Determining Your Debt

The main purpose of bankruptcy is to discharge your debt and get a fresh start. The first step should always be determining what are your debts exactly. This sounds simple enough, and for the most part it is. However, it should not be overlooked. When you meet with an experienced bankruptcy attorney, you will want to have a firm grasp of your debt for a couple reasons.

First, your bankruptcy attorney will need to know what type of debt your have so that they can determine whether or not it can be discharged. Not all of your debts can be wiped out in bankruptcy. For instance, credit cards and medical bills can be discharged, but most student loans and taxes cannot. Your attorney will need to know all of your debts in order to advise you as to what can be included. Remember, your attorney will not know your debts, it's up to you to make sure they have the complete picture of your situation. 

Second, all of your debts must be disclosed in order for them to be discharged. Debts not included in your bankruptcy petition will survive the filing. That means creditors can collect on these debts, even if they should have been discharged. Now, in most cases, your attorney will be able to amend your bankruptcy filing to included these debts. However, that will cost money and take time. It is better to have everything up front for your bankruptcy attorney to review.

So, how should you go about organizing all of your debt for your attorney? The first step in determining your debt should be running a credit report. These will give you a list of most creditors who claim you owe money, though sometimes not all, as I will discuss later. A good credit report should show all of your reported credit card debts, bank and car loans, and mortgages. It should also include old, closed out accounts. Review this credit report closely to make sure nothing is missing. You can order your free yearly credit report, or my office can order a bankruptcy specific report for a fee. It is worth the money and time.

Next, you will want to gather any bills that do not show up on your credit report. Credit reports agencies will not show debts that are not reported to them. Medical bills are often not reported, therefore you should make sure you gather up all medical statements. Medical bills can grow large, and fast, so make sure you find them all, even if you need to call and ask for a statement.

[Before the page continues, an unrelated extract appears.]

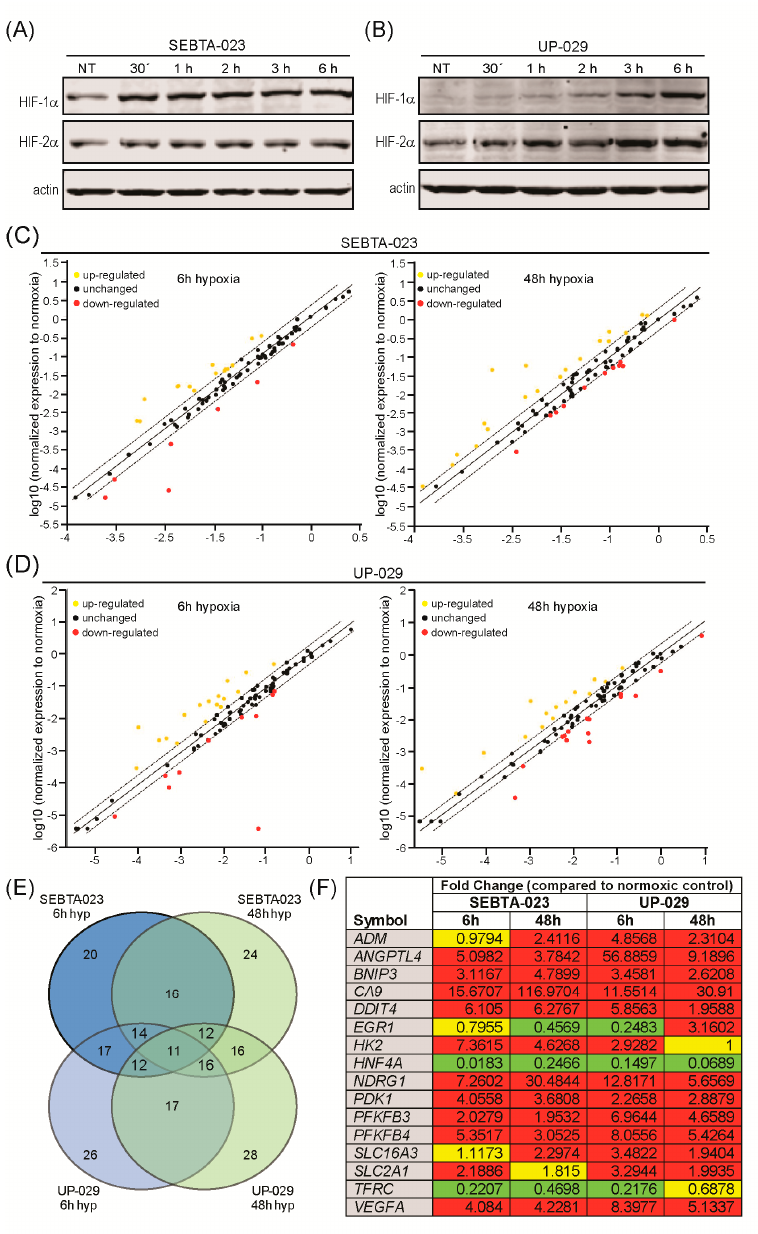
Figure 1. Analysis of hypoxia related genes in SEBTA-023 and UP-029 cell lines. SEBTA-023 and UP-029 cells were either incubated under normoxic (NT) conditions (21% O 2 ) or under hypoxia (1% O 2 ) for the times indicated. ( A ) SEBTA-023 or ( B ) UP-029 cell lysates were prepared and 20 µ g of each protein extract was subjected to SDS-PAGE and analyzed by Western blotting with the antibodies indicated. ( C , D ) RNA extraction was performed using the NZY Total RNA Isolation kit (Nzytech, Lisbon, Portugal). A panel of 86 ROS dependent genes was analyzed using the Hypoxia Signaling Pathway RT 2 Profiler PCR Array (QIAGEN, Manchester, UK). ( C ) Scatter plots for gene expression in hypoxia vs. normoxia in SEBTA-023 cells; ( D ) Scatter plots for gene expression in hypoxia vs. normoxia in UP-029 cells; ( E ) Venn diagram representing di ff erential gene expression in hypoxia vs. normoxia in SEBTA-023 and UP-029 cells. ( F ) Table containing the genes that were di ff erentially expressed in both SEBTA-023 and UP-029 cells throughout the hypoxia time-course. Yellow highlights unchanged genes, red highlights over-expressed genes and green highlights down-regulated genes in hypoxia compared to normoxic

You should also gather any utility statements and payday loans, as these are also often not reported. If you don't have statements for everything the first time you meet your attorney, that's OK. But, make sure your attorney knows everything you know. He or she can determine if the information is important and relevant to bankruptcy. It is better to share too much than too little. I have had numerous clients, for instance, who have had far more medical debt that they initially assumed. Once they started looking for medical statements, they unearthed more and more.

Finally, take an expansive view of "debts" when you speak with a bankruptcy attorney. It is not just credit cards and medical bills. It can also be money owed to an old landlord, a family member, or an insurance company. It can include relatively new debt, or old debts from years ago. And there are sometimes exceptions for debts that are not normally discharged, such as school tuition and taxes. If in doubt, tell your bankruptcy attorney.